Emir ve yasakları dinleyenin gayreti olmamış işleri farzetmeye giderse, buda yasağa dahildir, inanı ciddiyetten ve işi takib etmekten gevşetir.
Bir adam İbni Ömere Haceri esvedi selamlayıp öpme hakkında sordu, ibni Ömer ona dedi ki: Peygamber (s.a.v)’i gördüm onu selamladı ve öptü adam ona dedi ki: Yapamazsam görüşün, nedir, izidham olursa görüşün nedir, ibni Ömer ona: Görüşün nediri Yemen’de bırak, ben rasululhahı (s.a.v) gördüm selamladı ve onu öptü. Bunu Tirmîzi tahric etti.
_________
(1) Bakara, ayet: 219) (2) Bakara, ayet: 127 (3) Bakara: (4) Bakara, 220 (5) Bunu cemaat tahric etti. (Ahmed, Buharî, Müslîm, Ebu Davud, Tirmîzi, Nesaî ve İbni Mace tahric etti (6) Ahmed, Buhari, Müslîm, Nesaî ve İbni Mace Ebu Hureyreden tahric etti. (7) Nisa Sûresi, ayet: 176) (8) Müslîm ve İbni Mace tahric etti, İbni Kesir tefsirinde 1/594’te dedi ki: Mürseldir, yaz ayetiyse nisa sûresindeki şu ayettir: (Eğer bir erkek veya kadının, ana babası ve çocukları bulunmadığı halde kelale şeklinde) malı mirasçılara kalırsa..) Nisa, ayet:12 (9) Aynı şekilde Buharî ve Nesaide tahric ett. Neylül evtar: 5/40
İbni Ömerin muradı: Senin ancak peygamber (s.a.v)’e uyma azmin olmalı, bundan aciz olmayı farzetmeye ihtiyaç yok, veya olmadan zorluk görmeye ihtiyaç yok, çünkü bu azmi gevşetir tabi olma hususundaki samimiyeti kırar, dinde fakihleşmek, ilimden sormak ancak çekişme ve cidal için değilde amel için olursa övülür Ali (r.a)’den rivayet edildiki: Ahir zamanda olacak fitneleri zikr etti, Ömer (r.a) dedi ki: Bu ne zaman ey Ali? dinden başka başka şeyde fakih olunduğu zaman, amelden başka bir için öğrenildiği, ahiret ameliyle dünya aranıldığı zaman, dedi.
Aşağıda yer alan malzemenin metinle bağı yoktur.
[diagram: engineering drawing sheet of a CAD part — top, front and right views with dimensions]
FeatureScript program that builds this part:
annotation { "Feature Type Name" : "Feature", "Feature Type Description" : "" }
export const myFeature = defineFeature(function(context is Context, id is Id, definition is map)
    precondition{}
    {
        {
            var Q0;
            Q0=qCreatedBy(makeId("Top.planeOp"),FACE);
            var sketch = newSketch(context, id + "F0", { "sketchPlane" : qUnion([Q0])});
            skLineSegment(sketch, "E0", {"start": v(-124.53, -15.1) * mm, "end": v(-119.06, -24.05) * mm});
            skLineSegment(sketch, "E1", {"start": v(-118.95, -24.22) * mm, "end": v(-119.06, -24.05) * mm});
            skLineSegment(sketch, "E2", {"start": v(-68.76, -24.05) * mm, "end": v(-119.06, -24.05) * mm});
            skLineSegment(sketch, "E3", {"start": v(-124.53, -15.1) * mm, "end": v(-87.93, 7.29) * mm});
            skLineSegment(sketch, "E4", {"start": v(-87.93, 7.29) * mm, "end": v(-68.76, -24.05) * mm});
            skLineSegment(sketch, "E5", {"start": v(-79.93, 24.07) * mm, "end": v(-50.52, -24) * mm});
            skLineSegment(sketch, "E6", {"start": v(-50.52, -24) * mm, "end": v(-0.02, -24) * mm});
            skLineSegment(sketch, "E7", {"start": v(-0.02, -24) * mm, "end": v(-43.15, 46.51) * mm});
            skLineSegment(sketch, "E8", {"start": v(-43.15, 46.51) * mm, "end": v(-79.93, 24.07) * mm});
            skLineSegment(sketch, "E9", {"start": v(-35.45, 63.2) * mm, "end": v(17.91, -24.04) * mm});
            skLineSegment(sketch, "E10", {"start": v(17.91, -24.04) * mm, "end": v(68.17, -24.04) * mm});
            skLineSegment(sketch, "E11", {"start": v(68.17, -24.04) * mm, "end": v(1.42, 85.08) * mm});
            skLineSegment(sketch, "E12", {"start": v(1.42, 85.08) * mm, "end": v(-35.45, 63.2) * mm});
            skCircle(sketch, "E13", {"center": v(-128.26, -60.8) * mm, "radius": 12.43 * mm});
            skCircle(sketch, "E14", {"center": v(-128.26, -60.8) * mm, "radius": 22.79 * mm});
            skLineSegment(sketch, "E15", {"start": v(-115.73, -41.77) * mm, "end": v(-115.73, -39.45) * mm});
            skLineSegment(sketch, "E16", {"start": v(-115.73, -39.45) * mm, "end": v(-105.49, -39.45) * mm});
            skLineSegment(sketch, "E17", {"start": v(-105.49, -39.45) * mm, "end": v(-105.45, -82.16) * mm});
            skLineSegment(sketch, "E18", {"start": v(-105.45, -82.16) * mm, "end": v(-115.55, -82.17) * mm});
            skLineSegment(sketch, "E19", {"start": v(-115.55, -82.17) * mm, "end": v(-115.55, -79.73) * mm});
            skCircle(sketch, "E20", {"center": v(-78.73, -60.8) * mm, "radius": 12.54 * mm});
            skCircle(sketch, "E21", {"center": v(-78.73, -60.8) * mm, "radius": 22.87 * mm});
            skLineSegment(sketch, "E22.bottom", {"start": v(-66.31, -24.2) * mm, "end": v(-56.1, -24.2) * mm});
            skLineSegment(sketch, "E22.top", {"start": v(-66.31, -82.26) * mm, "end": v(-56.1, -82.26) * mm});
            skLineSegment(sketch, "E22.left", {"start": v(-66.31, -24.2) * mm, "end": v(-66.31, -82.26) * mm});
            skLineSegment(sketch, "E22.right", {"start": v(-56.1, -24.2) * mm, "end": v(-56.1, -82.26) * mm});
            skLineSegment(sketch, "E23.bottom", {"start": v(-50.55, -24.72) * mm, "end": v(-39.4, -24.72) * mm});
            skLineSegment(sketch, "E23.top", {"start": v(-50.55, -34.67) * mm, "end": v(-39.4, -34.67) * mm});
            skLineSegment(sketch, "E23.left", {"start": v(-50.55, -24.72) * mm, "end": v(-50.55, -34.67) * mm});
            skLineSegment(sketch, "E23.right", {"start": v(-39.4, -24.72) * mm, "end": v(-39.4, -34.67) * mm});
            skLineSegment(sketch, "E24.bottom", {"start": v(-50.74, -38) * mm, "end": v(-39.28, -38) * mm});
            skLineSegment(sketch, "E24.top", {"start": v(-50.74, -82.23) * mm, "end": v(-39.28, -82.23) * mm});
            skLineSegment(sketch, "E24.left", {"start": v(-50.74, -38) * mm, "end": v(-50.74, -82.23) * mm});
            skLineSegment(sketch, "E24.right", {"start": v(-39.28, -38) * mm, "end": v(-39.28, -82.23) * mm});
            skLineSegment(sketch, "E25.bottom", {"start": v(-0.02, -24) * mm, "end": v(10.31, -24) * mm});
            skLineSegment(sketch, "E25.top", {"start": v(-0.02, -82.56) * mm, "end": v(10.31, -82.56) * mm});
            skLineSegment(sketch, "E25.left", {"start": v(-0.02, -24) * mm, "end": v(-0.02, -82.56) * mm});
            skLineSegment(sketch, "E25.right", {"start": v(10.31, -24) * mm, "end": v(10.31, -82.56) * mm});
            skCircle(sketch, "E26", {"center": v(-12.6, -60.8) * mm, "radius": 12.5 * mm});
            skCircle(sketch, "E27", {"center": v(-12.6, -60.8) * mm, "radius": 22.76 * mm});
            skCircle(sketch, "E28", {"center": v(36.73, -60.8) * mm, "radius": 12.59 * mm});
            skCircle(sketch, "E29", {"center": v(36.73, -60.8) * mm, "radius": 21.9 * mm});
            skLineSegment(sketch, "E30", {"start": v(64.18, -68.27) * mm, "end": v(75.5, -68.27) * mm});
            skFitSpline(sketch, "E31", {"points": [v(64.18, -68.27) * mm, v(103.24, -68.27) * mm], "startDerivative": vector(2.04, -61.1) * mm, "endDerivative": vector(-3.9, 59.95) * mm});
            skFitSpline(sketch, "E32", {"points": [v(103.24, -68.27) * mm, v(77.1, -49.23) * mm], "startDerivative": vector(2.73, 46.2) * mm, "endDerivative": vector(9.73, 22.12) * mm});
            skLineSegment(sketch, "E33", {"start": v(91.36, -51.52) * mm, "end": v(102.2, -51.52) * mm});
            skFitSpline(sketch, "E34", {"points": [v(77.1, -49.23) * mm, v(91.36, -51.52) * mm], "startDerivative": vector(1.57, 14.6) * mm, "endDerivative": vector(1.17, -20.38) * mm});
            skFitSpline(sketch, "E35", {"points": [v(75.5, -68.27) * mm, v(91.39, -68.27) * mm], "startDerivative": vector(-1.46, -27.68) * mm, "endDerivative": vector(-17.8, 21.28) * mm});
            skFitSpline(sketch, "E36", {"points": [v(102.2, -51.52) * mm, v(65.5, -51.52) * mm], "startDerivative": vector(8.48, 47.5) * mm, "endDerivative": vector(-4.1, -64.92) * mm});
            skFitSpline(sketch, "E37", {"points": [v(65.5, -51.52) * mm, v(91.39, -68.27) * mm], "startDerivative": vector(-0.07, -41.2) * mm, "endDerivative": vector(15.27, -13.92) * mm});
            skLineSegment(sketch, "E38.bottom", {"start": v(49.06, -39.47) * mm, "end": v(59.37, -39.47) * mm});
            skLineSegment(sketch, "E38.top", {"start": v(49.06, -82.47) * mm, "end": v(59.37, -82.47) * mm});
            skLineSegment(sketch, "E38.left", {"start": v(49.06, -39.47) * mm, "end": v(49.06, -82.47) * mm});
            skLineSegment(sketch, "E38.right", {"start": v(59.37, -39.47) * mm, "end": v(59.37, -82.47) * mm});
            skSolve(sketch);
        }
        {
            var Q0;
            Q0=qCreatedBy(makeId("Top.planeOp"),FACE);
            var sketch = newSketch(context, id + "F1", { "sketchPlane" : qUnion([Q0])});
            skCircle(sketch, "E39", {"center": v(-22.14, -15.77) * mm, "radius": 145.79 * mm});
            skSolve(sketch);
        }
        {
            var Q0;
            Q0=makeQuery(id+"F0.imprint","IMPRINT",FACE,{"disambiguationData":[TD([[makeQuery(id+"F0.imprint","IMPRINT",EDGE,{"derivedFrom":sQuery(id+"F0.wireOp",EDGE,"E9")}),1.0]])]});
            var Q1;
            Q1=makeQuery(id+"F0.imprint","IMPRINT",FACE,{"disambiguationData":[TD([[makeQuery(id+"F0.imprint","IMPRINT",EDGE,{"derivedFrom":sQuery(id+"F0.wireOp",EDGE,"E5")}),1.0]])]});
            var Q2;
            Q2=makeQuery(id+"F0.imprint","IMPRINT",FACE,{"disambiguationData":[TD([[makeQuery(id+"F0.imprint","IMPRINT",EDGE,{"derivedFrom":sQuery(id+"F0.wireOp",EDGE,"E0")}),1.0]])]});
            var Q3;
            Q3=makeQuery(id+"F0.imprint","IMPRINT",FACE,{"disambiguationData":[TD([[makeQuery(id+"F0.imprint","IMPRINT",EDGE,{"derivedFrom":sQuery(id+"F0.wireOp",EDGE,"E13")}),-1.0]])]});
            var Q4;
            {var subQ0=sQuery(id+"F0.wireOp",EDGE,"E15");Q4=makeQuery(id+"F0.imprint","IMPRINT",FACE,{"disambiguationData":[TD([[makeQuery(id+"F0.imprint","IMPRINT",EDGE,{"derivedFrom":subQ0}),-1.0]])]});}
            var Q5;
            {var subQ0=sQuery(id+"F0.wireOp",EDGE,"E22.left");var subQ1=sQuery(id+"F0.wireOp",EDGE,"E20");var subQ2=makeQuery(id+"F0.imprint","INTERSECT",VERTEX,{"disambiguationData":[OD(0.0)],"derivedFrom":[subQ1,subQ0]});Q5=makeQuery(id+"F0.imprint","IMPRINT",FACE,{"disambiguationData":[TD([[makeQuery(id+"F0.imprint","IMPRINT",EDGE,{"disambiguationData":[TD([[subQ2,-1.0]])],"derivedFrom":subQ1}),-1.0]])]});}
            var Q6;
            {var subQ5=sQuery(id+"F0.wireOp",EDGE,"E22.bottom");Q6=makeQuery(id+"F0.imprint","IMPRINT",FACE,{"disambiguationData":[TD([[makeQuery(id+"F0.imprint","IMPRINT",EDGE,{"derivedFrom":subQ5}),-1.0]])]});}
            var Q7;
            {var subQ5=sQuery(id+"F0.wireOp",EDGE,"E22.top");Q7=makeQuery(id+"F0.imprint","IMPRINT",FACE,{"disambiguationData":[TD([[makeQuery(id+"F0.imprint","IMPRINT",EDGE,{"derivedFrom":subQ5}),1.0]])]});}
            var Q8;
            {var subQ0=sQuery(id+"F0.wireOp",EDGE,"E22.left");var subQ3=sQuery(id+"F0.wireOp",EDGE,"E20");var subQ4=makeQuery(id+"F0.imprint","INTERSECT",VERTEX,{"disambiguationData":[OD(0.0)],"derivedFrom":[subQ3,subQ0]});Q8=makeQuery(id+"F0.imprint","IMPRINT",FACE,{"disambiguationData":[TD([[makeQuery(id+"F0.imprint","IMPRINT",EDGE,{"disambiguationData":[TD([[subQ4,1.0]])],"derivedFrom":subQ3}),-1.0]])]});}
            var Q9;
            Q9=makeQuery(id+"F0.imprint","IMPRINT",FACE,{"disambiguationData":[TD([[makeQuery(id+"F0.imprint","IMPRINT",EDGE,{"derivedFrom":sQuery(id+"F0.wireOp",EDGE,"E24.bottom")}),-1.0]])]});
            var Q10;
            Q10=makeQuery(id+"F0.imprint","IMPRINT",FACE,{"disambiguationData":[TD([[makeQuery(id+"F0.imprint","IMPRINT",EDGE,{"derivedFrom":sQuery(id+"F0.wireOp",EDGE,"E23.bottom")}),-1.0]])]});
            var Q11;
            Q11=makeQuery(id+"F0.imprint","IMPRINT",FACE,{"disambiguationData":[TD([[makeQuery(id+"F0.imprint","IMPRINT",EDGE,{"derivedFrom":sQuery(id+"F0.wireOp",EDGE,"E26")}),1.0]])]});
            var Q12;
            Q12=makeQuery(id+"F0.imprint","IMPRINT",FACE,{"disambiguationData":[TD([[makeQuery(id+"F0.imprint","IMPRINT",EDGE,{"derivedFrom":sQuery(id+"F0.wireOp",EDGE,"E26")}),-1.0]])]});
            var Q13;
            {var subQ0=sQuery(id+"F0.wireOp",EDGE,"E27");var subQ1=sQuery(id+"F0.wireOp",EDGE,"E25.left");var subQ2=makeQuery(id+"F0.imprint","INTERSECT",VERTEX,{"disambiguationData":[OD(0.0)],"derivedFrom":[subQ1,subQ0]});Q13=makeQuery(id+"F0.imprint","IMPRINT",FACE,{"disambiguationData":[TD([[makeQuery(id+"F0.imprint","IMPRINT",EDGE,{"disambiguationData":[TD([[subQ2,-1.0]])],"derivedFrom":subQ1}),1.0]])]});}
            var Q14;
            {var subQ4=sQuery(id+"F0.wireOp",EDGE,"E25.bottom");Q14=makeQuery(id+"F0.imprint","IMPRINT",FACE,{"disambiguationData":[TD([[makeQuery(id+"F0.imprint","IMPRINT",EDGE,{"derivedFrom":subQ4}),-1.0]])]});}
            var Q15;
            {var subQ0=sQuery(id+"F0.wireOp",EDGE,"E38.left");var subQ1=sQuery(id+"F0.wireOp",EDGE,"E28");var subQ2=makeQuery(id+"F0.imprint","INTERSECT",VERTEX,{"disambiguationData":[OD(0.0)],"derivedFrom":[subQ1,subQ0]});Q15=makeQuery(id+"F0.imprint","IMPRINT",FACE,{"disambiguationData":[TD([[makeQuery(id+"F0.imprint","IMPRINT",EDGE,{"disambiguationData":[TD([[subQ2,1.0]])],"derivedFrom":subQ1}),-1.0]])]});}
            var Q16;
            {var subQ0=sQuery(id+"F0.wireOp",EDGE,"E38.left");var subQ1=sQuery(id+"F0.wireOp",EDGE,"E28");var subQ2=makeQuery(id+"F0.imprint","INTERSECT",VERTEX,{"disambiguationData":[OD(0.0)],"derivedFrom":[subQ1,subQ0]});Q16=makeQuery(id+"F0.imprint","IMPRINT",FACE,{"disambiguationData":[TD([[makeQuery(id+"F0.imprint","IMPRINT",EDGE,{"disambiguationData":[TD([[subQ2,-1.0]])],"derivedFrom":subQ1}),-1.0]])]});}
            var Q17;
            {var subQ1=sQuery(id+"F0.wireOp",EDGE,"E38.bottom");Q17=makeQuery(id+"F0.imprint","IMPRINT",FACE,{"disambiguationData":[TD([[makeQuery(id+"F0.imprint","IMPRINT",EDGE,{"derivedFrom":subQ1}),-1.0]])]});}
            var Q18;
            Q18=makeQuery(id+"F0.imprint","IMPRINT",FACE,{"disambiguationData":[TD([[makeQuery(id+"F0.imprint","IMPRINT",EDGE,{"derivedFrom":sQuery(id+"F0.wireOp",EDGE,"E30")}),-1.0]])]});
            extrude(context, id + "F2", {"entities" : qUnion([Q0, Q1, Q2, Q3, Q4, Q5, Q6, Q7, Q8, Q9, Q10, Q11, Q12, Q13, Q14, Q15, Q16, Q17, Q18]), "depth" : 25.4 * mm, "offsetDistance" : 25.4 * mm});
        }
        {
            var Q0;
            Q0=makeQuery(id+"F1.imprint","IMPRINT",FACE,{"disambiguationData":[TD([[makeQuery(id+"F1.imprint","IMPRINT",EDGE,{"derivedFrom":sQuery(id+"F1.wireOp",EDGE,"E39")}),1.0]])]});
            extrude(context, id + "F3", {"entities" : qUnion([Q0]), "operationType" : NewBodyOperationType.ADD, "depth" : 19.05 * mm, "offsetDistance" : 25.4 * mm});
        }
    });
İbni Mesud (ra)’den şöyle didiği rivayet edildi: Küçüğün büyüdüğü büyüğün ihtiyarladığı, sünnet edinilip bir gün değişince, bu münkerir denildiği fitneleri giyerseniz nasıl olursunuz. Dedilerki:bu ne zamandır? Güvenilirleriniz azaldığı, emirleriniz çoğaldığı, fakihleriniz azaldığı kurralarınız çoğaldığı, dinden baka bir amaçla fakih olunduğu, ahiret ameliyle dünya arandığı zamandır, dedi. Bunu Abdurrazzak kitabında tahric etti. Bu manadan dolayı sahabe ve tabinlerden çoğu vuku bulmadna önceki hadiseler hakkındaki sorulardan hoşlanmıyolar ve buna cevab vermiyorlardı. Amr bin Mürre dedi ki: Ömer (r.a) insanların huzuruna çıktı ve dedi ki: Olmamış şeylerden sormayın, ben Ömer (r.a)’den şöyle dediği rivayet edildi: Olmamış şeylerden sormayın, her Ömer (r.a)’i işittim olmamış şeyden sorana lanet etti. (2) Zeyd bin Sabit bir şey hakkında sorulduğunda şöyle diyordu: Böyle mi oldu? Eğer: Hayır, derlerse, bunu bırakınız taki oluncaya kadar. (3) Mesruk dedi ki: Übey bin Ka’ba bir şey sordum dedi ki: Oldu mu? Hayır, dedim olana kadar bizi rahatlat, olursa senin için görüşümüz hakkında ictihadımızı yaparız, dedi. (S: 171) Şa’bi dedi ki: Amar bir meseleden soruldu, dedi ki: Bu olmuş mu? Hayır, dediler. Oluncaya kadar, bırakın olursa sizin için cevabını vermeye çalışırız, dedi. (4) Salt bin Raşid’den şöyle dediği rivayet edildi: Tavusa bir şey sordum, bu oldumu dedi, evet, dedim. Allah için, dedi. Allah için dedim. dedi ki: Ashabımız bize Muaz bin ebelin şöyle didiğini rivayet ettiler: Ey insanlar, inmeden önce belaya acele etmeyin, sonra sizi şuaraya buraya götürür (dağıtır), Eğer siz gelmeden önce belaya acele etmezseniz içlerinde sorulduğu zaman doğrulanan veya kendisine muvaffakiyet (başarır) verilen kimse olduğu için müslümanlar dağılmaz. (5)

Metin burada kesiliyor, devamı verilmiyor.